Effective area in restrained reinforced concrete: Finite Element Analysis in relation to models presented in Eurocode 2

Abstract

Cracking of concrete is a well-known phenomenon in most concrete structures, due to the low tensile strength of the material. In a reinforced concrete element, cracking initiates a redistribution of stresses from the concrete to the reinforcement. Depending on the thickness of the element, redistribution of stresses in the surroundings of a crack may create an area of concentrated stresses, an effective area, where the next crack will be created. Cracking, though, does not imply failure, as well-designed elements allow for redistribution.
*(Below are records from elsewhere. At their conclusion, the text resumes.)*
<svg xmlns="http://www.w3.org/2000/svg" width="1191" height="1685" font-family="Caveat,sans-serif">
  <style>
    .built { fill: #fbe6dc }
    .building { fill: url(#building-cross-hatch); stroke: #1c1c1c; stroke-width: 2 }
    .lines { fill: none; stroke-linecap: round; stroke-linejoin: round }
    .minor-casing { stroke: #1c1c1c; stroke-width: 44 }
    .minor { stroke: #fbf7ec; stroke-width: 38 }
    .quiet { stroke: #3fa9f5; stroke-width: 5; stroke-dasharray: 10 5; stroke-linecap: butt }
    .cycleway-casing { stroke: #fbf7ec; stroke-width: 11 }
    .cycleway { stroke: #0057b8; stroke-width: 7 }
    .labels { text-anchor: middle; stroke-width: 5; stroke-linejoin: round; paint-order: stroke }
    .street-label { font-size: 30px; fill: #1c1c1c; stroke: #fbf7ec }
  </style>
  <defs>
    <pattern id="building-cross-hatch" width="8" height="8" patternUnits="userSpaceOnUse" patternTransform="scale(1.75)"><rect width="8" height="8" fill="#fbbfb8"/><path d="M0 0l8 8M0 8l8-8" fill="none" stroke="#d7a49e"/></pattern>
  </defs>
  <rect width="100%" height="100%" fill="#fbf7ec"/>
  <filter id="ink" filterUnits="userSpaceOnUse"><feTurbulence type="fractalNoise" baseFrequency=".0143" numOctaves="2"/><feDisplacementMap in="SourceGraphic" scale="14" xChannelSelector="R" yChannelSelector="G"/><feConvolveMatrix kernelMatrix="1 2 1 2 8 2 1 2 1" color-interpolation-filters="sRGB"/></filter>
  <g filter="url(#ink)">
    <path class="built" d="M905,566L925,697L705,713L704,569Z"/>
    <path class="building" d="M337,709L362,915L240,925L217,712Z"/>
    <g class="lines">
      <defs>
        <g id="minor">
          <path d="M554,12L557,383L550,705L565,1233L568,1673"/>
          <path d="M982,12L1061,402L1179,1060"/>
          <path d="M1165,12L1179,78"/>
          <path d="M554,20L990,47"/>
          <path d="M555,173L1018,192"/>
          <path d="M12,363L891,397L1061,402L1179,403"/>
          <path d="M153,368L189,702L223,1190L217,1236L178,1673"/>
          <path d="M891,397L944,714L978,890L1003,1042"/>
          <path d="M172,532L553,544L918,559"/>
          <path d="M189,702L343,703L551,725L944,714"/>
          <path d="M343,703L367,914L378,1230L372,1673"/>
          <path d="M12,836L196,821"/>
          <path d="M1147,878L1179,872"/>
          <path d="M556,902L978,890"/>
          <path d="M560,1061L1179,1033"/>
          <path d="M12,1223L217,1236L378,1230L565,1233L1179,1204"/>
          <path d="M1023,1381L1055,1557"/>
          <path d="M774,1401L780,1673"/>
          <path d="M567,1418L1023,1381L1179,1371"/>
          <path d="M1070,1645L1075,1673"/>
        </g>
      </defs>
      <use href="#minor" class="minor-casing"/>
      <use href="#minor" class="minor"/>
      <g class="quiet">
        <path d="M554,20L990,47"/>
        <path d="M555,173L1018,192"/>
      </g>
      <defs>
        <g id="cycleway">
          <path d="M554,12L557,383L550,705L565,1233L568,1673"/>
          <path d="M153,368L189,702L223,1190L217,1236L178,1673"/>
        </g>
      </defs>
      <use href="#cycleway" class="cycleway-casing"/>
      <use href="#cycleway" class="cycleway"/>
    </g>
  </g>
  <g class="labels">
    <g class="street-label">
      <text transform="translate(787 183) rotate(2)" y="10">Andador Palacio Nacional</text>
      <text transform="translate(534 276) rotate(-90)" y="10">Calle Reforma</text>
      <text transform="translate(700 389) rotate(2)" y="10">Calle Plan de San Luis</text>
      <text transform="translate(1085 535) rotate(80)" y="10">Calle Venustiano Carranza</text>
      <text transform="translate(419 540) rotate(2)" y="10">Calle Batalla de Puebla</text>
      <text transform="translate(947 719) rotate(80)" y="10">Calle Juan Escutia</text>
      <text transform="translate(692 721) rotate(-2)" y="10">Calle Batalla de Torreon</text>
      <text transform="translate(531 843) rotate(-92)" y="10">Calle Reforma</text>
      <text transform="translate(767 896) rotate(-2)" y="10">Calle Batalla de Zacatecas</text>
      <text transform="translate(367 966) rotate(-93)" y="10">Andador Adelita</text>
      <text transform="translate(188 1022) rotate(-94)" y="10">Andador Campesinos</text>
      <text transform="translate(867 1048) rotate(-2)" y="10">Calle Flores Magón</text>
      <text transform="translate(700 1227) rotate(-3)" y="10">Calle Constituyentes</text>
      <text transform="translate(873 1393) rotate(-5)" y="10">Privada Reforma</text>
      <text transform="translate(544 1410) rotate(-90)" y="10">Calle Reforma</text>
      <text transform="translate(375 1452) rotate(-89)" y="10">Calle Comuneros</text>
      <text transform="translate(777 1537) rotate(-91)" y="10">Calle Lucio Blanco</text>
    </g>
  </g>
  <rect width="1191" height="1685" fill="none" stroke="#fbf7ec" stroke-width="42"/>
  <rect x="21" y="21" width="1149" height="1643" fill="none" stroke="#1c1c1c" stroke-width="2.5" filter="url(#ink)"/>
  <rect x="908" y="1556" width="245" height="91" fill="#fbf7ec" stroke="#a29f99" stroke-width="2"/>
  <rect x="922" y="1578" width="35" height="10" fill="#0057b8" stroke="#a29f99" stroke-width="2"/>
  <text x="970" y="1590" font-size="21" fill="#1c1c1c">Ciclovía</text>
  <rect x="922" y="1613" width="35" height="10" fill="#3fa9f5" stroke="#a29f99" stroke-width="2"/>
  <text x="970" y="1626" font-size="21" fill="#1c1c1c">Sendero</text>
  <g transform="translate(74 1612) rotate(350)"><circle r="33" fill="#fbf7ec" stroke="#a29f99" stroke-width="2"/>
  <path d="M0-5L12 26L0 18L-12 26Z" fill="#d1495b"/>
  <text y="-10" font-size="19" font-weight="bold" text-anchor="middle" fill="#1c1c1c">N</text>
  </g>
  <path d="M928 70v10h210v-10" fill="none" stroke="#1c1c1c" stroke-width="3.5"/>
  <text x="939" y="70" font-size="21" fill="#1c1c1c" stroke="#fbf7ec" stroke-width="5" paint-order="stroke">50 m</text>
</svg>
Eurocode is a commonly used framework that is used as a basis for structural design, and therefore the presented models must be accurate and applicable to all elements, striving for well-designed and material-efficient structures. In the second generation of Eurocode, more specifically, SS-EN 1992-1-1, a model for the effective area in concrete structures is provided. The way of modelling this slightly changed between the old version from 2005 and the newer one published in 2023. Further on, the definition of the effective area in Eurocode is not primarily derived being applicable to restrained elements. This thesis investigates whether these models apply to restrained elements. Theory related to cracking in restrained reinforced concrete was investigated. The models provided in the two versions were studied and compared. Evaluation of the effective area was done by non-linear Finite Element Modelling in the software DIANA, using a linear concrete material and a non-linear bond-slip interface between concrete and reinforcement. The stress distribution for a restrained reinforced concrete element with varying geometry was used for the evaluation of the effective area. Analytical calculations based on the models in the second generation of Eurocode were also performed, and the results were compared with the numerical results. The final results obtained from Finite Element Analysis did not correlate with the models for effective area. However, the concept of effective areas, i.e stress concentrations in the concrete adjacent to reinforcement, was clearly observed, and a maximum tensile stress section was obtained, in line with the theory. The overall conclusion is that the existing models do not apply to restrained elements and that an improved model is required. Due to a lack of correlation in results, further investigation of the subject is needed.